Dipende dagli interessi della persona assistita.
La decisione sta nella relazione medico-paziente, non nel singolo medico, né nel singolo paziente, poiché certamente il medico ha una responsabilità maggiore, ma è solo nell'alleanza che si conclude il processo decisionale. Tutto si fonda sul consenso e l'autodeterminazione. Nel caso in cui il paziente sia debole, fragile, incapace risulta determinante comunque la figura dell'Ads, ma in ogni caso la cartella clinica ha un accesso limitato, e l'unico e primo interessato ed autorizzato è il paziente
Il Codice Deontologico cita alcuni articoli: art. 10 (Segreto Professionale: «Il medico deve mantenere segreto su tutto ciò che gli è confidato o di cui venga a conoscenza nell'esercizio della professione [...]»; art. 11 (Riservatezza dei Dati Personali: « Il medico è tenuto al rispetto della riservatezza [...] particolarmente nel trattamento dei dati sensibili inerenti lo stato di salute e la vita sessuale. Il medico acquisisce la titolarità del trattamento dei dati sensibili nei casi previsti dalla legge, previo consenso del paziente o di chi ne esercita la tutela [...]»; art. 12 (Trattamento dati sensibili: previsto solo con il consenso dell'interessato o del suo rappresentante; art. 34 (Informazione a terzi: «L'informazione a terzi presuppone il consenso esplicitamente espresso dal paziente, [esclusi i casi in cui ci sia pericolo per la vita o la salute del soggetto stesso o di altri]. In caso di paziente ricoverato il medico deve raccogliere eventuali nominativi delle persone preliminarmente indicate dallo stesso a ricevere la comunicazione dei dati sensibili.», nei rapporti fra medici, infatti, non vi possono essere intrusioni, l'operatore sanitario può avere accesso ai dati (sanitari) solo se ha il soggetto in cura, altrimenti incorrerebbe in comunicazione a terzi senza consenso.

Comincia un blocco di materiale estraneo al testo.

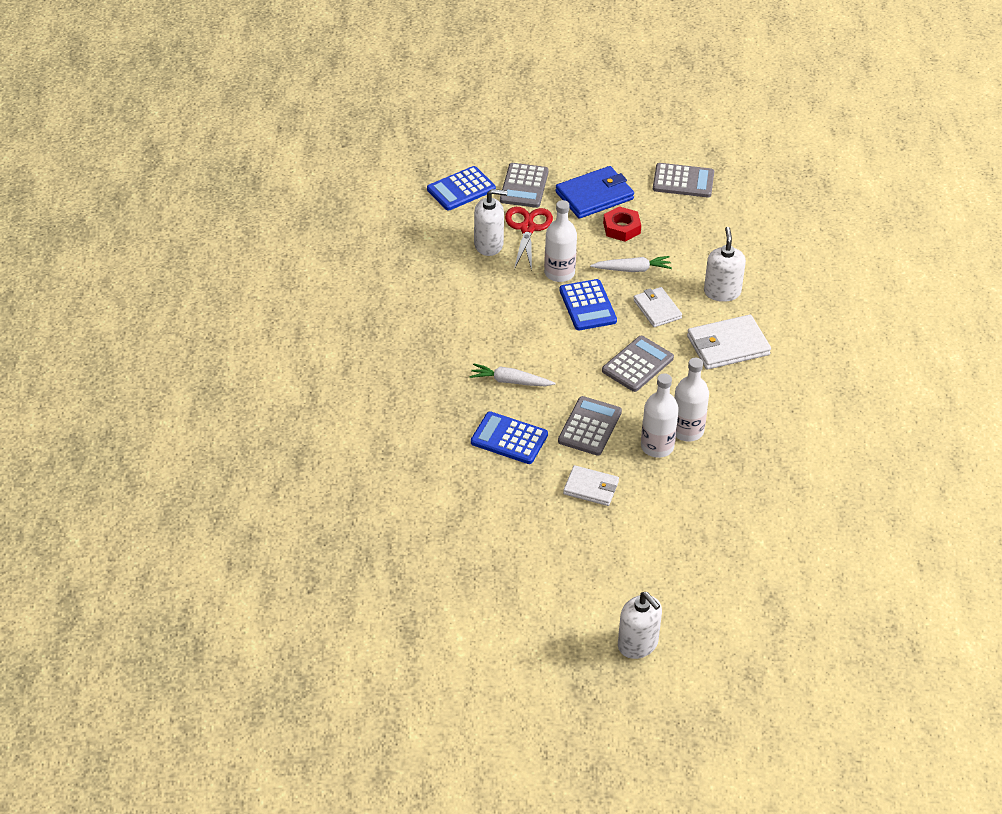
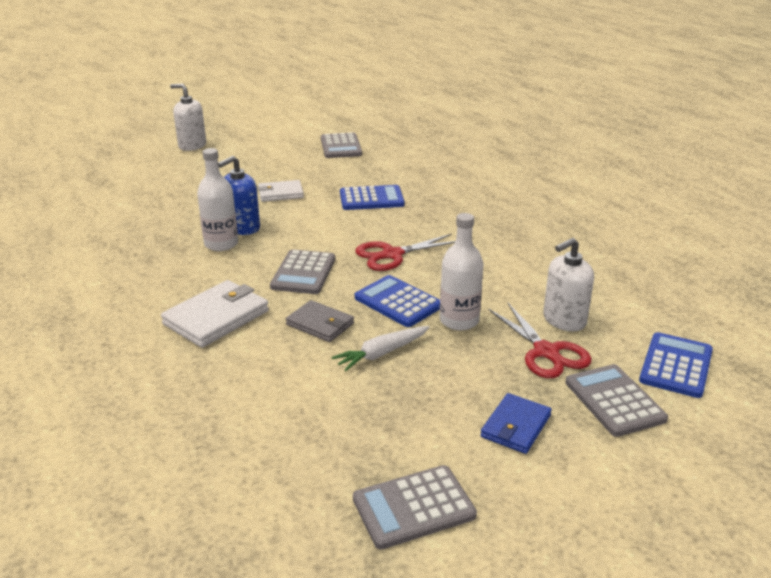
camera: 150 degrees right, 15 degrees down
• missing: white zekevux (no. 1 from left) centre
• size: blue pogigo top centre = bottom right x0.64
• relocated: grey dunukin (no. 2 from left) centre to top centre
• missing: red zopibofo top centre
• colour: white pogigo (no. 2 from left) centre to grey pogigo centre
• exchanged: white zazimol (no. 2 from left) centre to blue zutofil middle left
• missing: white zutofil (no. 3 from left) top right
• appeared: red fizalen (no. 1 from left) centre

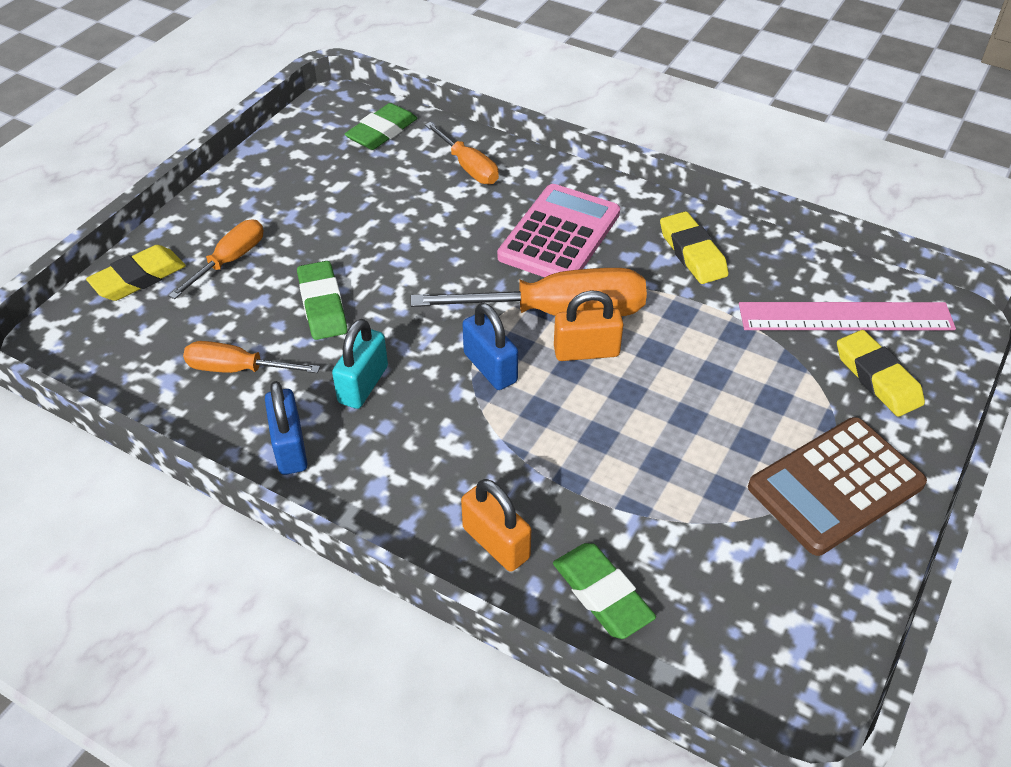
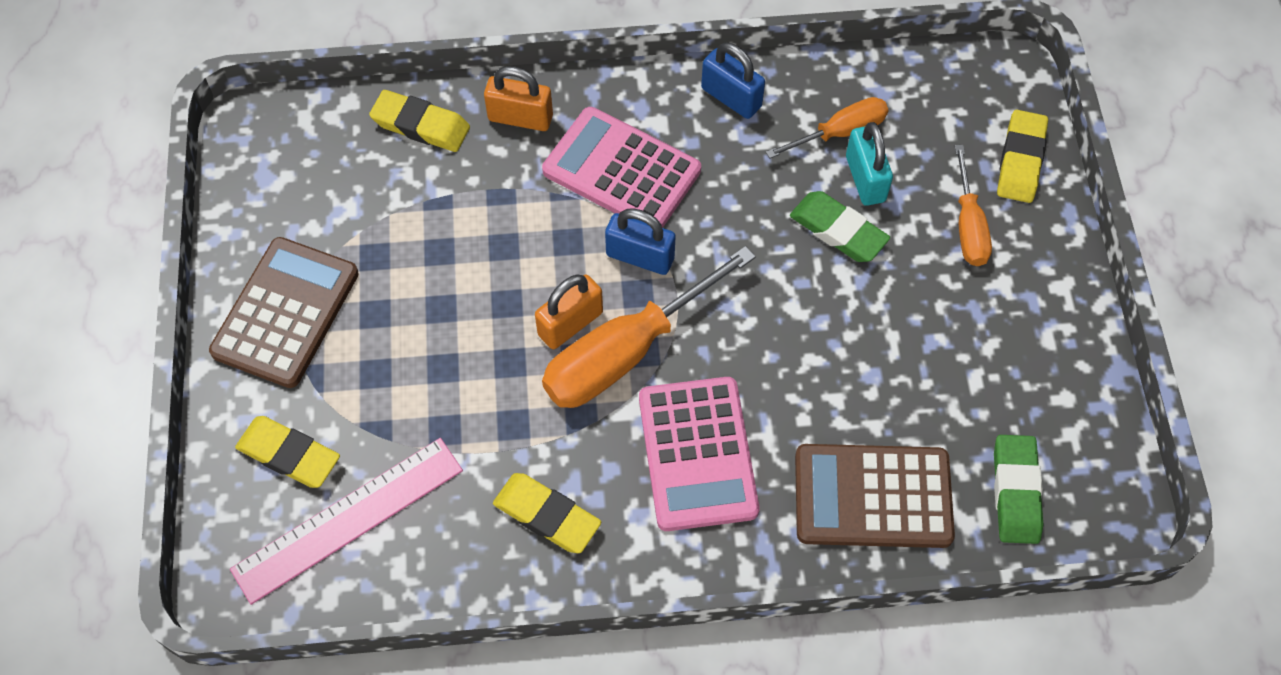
camera: 145 degrees right, 15 degrees up
• relocated:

Sulla possibile conflittualità tra la normativa e relativa al "diritto di accesso" (disciplinata dalla Legge 241/1990) ed il "diritto di accesso ai dati personali" (disciplinato dal Codice Privacy) si è pronunciato in più occasioni il Garante per la protezione dei dati personali, precisando che il bilanciamento è frutto di una continua ricerca di un giusto punto di equilibrio tra due interessi meritevoli, entrambi, di tutela.
In tema di documentazione sanitaria, è opportuno sottolineare che, laddove il trattamento concerne dati idonei a rivelare lo stato di salute o la vita sessuale, la L. 241/1990 rimanda espressamente all'articolo 60 del Codice Privacy, che consente il trattamento se la situazione giuridicamente rilevante che si intende tutelare con la richiesta di accesso ai documenti amministrativi è di rango almeno pari ai diritti dell'interessato. A tal proposito il Garante è intervenuto nel 2003 (9 luglio 2003, doc web n. 29832 reperibile sul sito dell'Autorità Garante per la Protezione dei Dati Personali), per chiarire come il destinatario della richiesta deve valutare il "rango" del diritto del terzo e giustificare, o meno, l'accesso o la comunicazione di dati: il Garante ha sottolineato che il parametro di raffronto non è "il diritto di azione e difesa", quanto il diritto sottostante che il terzo intende far valere sulla base del materiale documentale che chiede di conoscere, che può essere ritenuto di "pari rango" rispetto a quello dell'interessato solo se fa parte della categoria dei diritti della personalità o compreso tra altri diritti o libertà fondamentali ed inviolabili.